Ganz zum Schluss ging es erstmalig in die rauchige Ecke: 66.162 „A true harmony of flavours“, ein dreizehnjähriger Ardmore aus dem Bourbonfass mit Finish in einem Second Fill Barrique. Niemand in der Runde hat herausgeschmeckt, dass es ein Rotweinfinish gab und auch die Farbe des Drams gab das nicht her, daher war die Überraschung groß. Ansonsten ein relativ klassischer Ardmore mit kaltem, aschigen Rauch, Nougat, Karamell und einer undefinierbaren Fruchtigkeit. Sehr ordentlicher Dram.
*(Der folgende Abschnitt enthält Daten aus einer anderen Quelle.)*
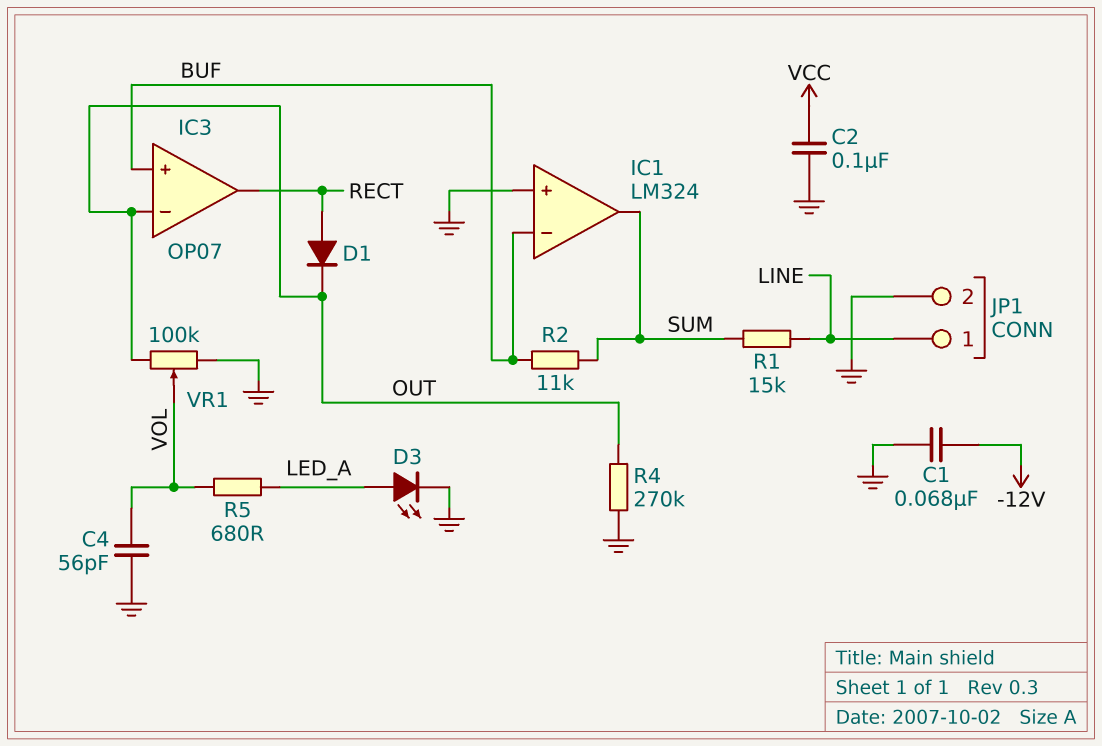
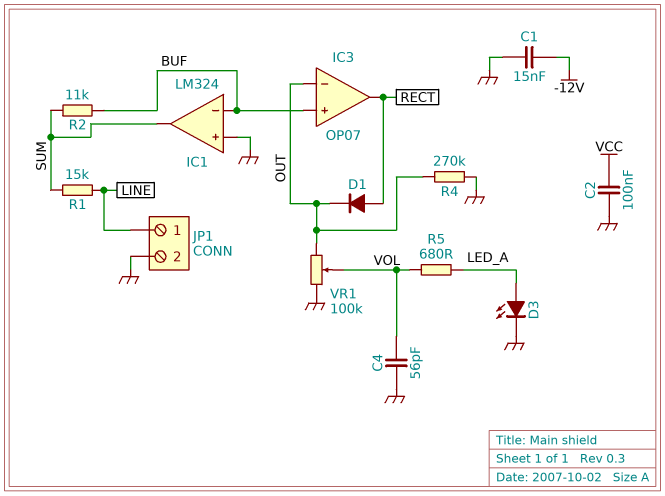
C1: 68nF (-12V, GND) -> 15nF (-12V, GND)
Am Ende konnte jeder nochmal einen der Drams des Abends nachgeschenkt bekommen, was auch alle nutzen. Bei mir war es, wie oben geschrieben, der Strathisla, weil der die Abstimmung über den Whisky des Abends gewonnen hatte. Wenn ich es richtig im Kopf habe, war die Stimmverteilung „Strathisla 3 Stimmen, Bunnahabhain 2 Stimmen, Ardmore 2 Stimmen, Glenlossie 1 Stimme, Inchmurrin 1 Stimme“, Auchroisk 0 Stimmen“.

Ganz zum Abschluss kam Gregor plötzlich noch mit einem weiteren Dram um die Ecke, den es ebenfalls blind zu verkosten galt: der geplanten Messeabfüllung für die „Whisky Time Frankfurt“ vom 13.03. bis 14.03.: ein elfjähriger MacDuff aus dem Sherry Butt, der die ideale Sherrybombe, für Leute die keine Sherrybomben mögen, ist. Staubtrocken, herb, fruchtig, schwer und mit Espresso-Noten. Wenn der mit in der Tasting-Abstimmung gewesen wäre, hätte er bei mir gewonnen. Großartiger Dram, den ich unbedingt nochmal probieren muss, wenn ich in den dreieinhalb Stunden vorher nicht schon sieben andere Drams getrunken hab. Der ist weit vorne auf meiner „Muss ich mir ein Sample besorgen“-Liste.

Als Fazit gilt: mir hat das Tasting einen unheimlich großen Spaß gemacht. Insbesondere die lockere Vertrautheit der ganzen Runde, die mich einzigen Fremden und dann auch noch Werder-Fan super aufgenommen hat, hat den Abend schon mal deutlich hervorgehoben. Aufgrund der Stimmung waren die Whisky gar nicht mal mehr so wichtig. Es wurde sich nebenbei über andere Drams ausgetauscht, keiner hielt seine Meinungen oder Ideen im Blind Tasting zurück und Gregor musste uns mehrfach mit einem „Seid doch nicht so albern“ ermahnen, um dann eine Minute später selber nicht ganz jugendfrei rumzublödeln. Schön war es und wenn ich mal wieder in Frankfurt bin, werde ich vorher die Eventseite der SMWS checken.